Support Questions

Find answers, ask questions, and share your expertise

Is there a way to do a count Approx for a dataframe (not rdd)in spark 1.6

avatar

I was wondering how to do an approx count of a dataframe without converting to an rdd in spark 1.6.

Is there a possible hack or not.

If anyone has any solutions please let me know thanks.

1 ACCEPTED SOLUTION

avatar

@elliot gimple I know it's not really what you want but there's an .rdd method you can call on a DataFrame in 1.6 so you could just do `df.rdd.countApprox()` on that.
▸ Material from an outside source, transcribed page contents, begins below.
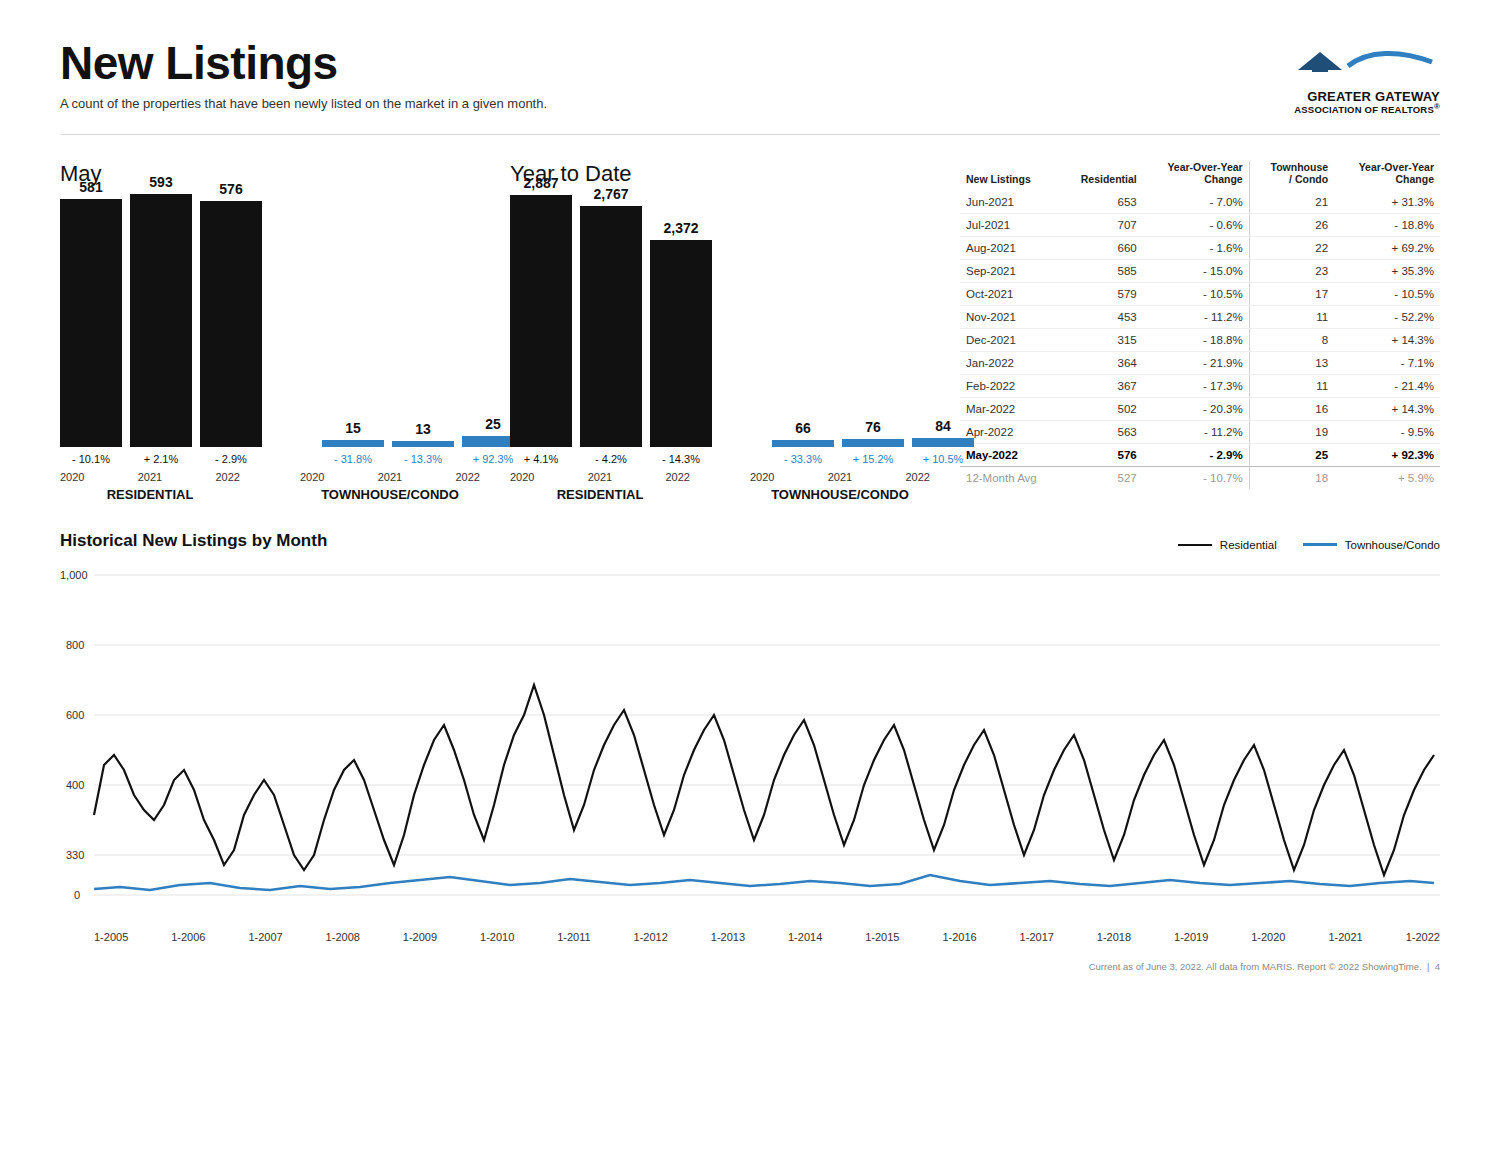New Listings
A count of the properties that have been newly listed on the market in a given month.
GREATER GATEWAY ASSOCIATION OF REALTORS®
May
581
- 10.1%
593
+ 2.1%
576
- 2.9%
15
- 31.8%
13
- 13.3%
25
+ 92.3%
202020212022
RESIDENTIAL
202020212022
TOWNHOUSE/CONDO
Year to Date
2,887
+ 4.1%
2,767
- 4.2%
2,372
- 14.3%
66
- 33.3%
76
+ 15.2%
84
+ 10.5%
202020212022
RESIDENTIAL
202020212022
TOWNHOUSE/CONDO
| New Listings | Residential | Year-Over-Year Change | Townhouse / Condo | Year-Over-Year Change |
| --- | --- | --- | --- | --- |
| Jun-2021 | 653 | - 7.0% | 21 | + 31.3% |
| Jul-2021 | 707 | - 0.6% | 26 | - 18.8% |
| Aug-2021 | 660 | - 1.6% | 22 | + 69.2% |
| Sep-2021 | 585 | - 15.0% | 23 | + 35.3% |
| Oct-2021 | 579 | - 10.5% | 17 | - 10.5% |
| Nov-2021 | 453 | - 11.2% | 11 | - 52.2% |
| Dec-2021 | 315 | - 18.8% | 8 | + 14.3% |
| Jan-2022 | 364 | - 21.9% | 13 | - 7.1% |
| Feb-2022 | 367 | - 17.3% | 11 | - 21.4% |
| Mar-2022 | 502 | - 20.3% | 16 | + 14.3% |
| Apr-2022 | 563 | - 11.2% | 19 | - 9.5% |
| May-2022 | 576 | - 2.9% | 25 | + 92.3% |
| 12-Month Avg | 527 | - 10.7% | 18 | + 5.9% |
Historical New Listings by Month
Residential Townhouse/Condo
1,000 800 600 400 330 0
1-20051-20061-20071-20081-2009 1-20101-20111-20121-20131-2014 1-20151-20161-20171-20181-2019 1-20201-20211-2022
Current as of June 3, 2022. All data from MARIS. Report © 2022 ShowingTime. | 4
I'd have to look at the DAG more closely but I think the overhead is just going to be in converting DataFrame elements to Rows and not generation of the full RDD before `countApprox` is called -- not 100% sure about that though.

View solution in original post

2 REPLIES 2

avatar

@elliot gimple I know it's not really what you want but there's an .rdd method you can call on a DataFrame in 1.6 so you could just do `df.rdd.countApprox()` on that. I'd have to look at the DAG more closely but I think the overhead is just going to be in converting DataFrame elements to Rows and not generation of the full RDD before `countApprox` is called -- not 100% sure about that though.

avatar

Thanks this is I what I use but I wish there was one just for the dataframe specifically.